▶ **Problem statement**
Return only those lines of the listing in which "procedure" appears.
****
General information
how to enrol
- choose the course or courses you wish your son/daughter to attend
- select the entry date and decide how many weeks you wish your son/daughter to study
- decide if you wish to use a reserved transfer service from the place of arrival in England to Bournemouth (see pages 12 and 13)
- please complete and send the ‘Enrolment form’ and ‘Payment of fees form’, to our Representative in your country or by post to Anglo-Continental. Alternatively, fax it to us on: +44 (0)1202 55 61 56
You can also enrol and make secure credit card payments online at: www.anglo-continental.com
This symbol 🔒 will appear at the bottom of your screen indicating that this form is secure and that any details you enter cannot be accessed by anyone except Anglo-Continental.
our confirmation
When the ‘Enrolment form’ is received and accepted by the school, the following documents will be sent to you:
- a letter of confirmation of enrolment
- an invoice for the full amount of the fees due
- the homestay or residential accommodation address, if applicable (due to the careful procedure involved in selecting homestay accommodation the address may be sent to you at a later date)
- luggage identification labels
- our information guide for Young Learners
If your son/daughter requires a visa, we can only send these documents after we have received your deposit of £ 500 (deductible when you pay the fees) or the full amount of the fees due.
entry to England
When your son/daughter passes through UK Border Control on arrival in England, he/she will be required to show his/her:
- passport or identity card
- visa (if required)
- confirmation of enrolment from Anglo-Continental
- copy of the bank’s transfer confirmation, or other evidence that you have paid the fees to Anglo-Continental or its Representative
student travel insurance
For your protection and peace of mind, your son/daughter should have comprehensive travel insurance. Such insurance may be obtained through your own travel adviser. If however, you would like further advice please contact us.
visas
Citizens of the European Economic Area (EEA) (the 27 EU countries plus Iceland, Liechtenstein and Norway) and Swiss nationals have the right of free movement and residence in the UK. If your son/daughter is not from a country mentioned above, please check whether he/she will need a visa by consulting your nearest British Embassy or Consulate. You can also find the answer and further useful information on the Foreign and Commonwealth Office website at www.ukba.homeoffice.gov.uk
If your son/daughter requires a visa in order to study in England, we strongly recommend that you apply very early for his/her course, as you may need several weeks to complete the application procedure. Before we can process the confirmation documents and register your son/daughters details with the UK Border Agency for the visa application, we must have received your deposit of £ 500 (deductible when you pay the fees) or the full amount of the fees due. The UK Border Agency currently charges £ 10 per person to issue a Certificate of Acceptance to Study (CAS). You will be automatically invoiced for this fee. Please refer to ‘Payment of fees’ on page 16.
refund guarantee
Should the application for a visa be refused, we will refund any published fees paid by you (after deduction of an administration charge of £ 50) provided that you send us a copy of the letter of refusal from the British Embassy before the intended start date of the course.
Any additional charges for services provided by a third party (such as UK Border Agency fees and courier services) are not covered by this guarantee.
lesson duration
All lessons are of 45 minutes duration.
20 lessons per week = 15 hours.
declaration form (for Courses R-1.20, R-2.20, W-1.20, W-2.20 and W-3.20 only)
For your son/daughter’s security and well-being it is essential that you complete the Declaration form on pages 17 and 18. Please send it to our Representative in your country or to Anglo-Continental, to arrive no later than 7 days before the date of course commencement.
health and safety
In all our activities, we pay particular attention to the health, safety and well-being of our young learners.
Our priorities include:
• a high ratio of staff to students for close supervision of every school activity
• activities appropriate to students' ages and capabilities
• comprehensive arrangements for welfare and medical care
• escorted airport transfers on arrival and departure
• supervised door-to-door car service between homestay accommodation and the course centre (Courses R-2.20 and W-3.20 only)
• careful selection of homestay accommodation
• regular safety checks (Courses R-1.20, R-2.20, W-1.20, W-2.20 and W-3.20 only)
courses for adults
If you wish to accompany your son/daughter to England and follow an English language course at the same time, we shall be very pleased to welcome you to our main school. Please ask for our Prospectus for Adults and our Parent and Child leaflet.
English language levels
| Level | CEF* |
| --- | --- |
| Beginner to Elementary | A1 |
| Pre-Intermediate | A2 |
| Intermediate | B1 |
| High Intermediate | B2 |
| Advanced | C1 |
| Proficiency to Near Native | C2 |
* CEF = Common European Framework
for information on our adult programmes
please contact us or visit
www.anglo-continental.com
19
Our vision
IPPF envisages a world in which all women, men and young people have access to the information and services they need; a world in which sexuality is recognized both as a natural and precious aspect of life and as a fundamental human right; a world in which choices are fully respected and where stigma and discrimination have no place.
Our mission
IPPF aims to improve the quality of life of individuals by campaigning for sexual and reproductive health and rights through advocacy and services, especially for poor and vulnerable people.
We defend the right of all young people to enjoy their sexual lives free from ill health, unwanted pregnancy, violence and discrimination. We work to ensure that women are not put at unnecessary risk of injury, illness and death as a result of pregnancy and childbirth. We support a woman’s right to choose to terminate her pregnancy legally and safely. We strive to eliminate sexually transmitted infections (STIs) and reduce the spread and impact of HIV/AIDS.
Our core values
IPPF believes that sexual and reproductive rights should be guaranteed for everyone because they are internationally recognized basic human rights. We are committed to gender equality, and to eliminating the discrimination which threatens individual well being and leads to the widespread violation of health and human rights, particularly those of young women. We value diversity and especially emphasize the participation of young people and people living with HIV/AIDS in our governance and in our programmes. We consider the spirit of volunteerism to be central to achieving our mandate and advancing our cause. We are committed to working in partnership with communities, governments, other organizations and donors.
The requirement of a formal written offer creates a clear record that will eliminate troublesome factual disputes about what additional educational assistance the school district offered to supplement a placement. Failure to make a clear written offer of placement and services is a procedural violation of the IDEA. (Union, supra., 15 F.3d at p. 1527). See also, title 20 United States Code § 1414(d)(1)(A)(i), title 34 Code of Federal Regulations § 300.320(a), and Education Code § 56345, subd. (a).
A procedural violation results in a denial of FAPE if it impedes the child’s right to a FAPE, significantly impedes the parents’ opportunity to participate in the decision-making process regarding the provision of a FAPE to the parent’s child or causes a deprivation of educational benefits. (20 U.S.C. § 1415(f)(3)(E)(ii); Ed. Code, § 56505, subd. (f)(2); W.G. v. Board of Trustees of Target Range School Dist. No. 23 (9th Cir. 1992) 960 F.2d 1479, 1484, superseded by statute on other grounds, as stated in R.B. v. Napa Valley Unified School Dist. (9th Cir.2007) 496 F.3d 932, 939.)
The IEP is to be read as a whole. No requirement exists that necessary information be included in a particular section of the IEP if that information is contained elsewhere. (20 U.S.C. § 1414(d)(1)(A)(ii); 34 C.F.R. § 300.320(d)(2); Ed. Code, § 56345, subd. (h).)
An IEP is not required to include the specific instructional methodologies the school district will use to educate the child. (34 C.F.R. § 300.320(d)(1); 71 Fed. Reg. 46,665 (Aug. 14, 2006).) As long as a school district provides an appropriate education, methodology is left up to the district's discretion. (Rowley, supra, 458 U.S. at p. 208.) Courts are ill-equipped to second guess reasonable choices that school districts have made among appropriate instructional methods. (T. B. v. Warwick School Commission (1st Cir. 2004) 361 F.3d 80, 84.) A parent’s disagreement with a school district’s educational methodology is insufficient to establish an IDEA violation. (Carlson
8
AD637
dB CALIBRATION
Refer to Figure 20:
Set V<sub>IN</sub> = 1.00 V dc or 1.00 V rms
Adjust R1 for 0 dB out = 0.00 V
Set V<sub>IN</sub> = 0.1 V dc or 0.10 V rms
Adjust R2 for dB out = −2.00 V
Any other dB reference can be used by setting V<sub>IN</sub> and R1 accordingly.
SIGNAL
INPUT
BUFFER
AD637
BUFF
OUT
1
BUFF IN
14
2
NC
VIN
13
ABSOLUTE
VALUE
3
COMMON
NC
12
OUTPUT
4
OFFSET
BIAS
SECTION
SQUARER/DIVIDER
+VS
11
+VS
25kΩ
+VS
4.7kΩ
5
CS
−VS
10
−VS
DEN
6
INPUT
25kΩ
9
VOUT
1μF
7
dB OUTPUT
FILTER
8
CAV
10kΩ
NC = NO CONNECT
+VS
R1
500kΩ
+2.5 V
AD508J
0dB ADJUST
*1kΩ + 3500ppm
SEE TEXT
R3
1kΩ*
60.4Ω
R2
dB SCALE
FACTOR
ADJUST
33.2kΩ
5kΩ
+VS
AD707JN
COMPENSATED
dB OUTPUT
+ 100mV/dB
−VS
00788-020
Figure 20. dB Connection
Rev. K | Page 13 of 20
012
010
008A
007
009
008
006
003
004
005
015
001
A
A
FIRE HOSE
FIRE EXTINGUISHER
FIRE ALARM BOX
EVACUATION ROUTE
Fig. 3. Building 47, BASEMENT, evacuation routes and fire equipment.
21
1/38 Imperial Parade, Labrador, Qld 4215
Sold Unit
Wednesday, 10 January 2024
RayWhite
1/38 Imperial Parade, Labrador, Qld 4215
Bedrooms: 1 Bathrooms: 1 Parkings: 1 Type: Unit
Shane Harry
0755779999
****
▶ **Response area**
- the homestay or residential accommodation address, if applicable (due to the careful procedure involved in selecting homestay accommodation the address may be sent to you at a later date)
If your son/daughter requires a visa in order to study in England, we strongly recommend that you apply very early for his/her course, as you may need several weeks to complete the application procedure. Before we can process the confirmation documents and register your son/daughters details with the UK Border Agency for the visa application, we must have received your deposit of £ 500 (deductible when you pay the fees) or the full amount of the fees due. The UK Border Agency currently charges £ 10 per person to issue a Certificate of Acceptance to Study (CAS). You will be automatically invoiced for this fee. Please refer to ‘Payment of fees’ on page 16.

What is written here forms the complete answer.